───── PROVIDED MATERIAL

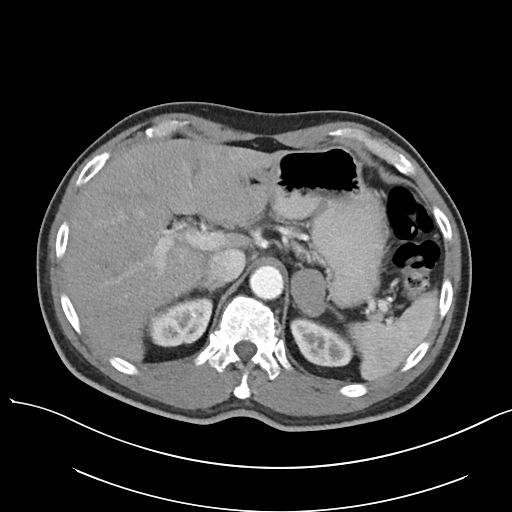
Contrast-enhanced abdominal CT, one axial slice; position 80 of 138 along the scan axis; 120 kVp; intravenous contrast given; soft-tissue window (W 400 / L 40 HU); 512 × 512 image matrix, field of view 400 × 400 mm. Male patient, age 63 years. From the clinical record (not read from this slice): diagnosis: adrenocortical carcinoma; tumour side: left adrenal; tumour size at pathology: 4.5 cm; Ki-67 index: 12 %; stage (as recorded): 1.
Outlined on this slice (semi-automatic segmentation, software-assisted and operator-edited):
- mass: bounding box [x1, y1, x2, y2] px = [291, 269, 326, 316]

──────────

Leave the pictures out and return the rest of the listing exactly.

* _WRITTEN ANSWER_:
Contrast-enhanced abdominal CT, one axial slice; position 80 of 138 along the scan axis; 120 kVp; intravenous contrast given; soft-tissue window (W 400 / L 40 HU); 512 × 512 image matrix, field of view 400 × 400 mm. Male patient, age 63 years. From the clinical record (not read from this slice): diagnosis: adrenocortical carcinoma; tumour side: left adrenal; tumour size at pathology: 4.5 cm; Ki-67 index: 12 %; stage (as recorded): 1.
Outlined on this slice (semi-automatic segmentation, software-assisted and operator-edited):
- mass: bounding box [x1, y1, x2, y2] px = [291, 269, 326, 316]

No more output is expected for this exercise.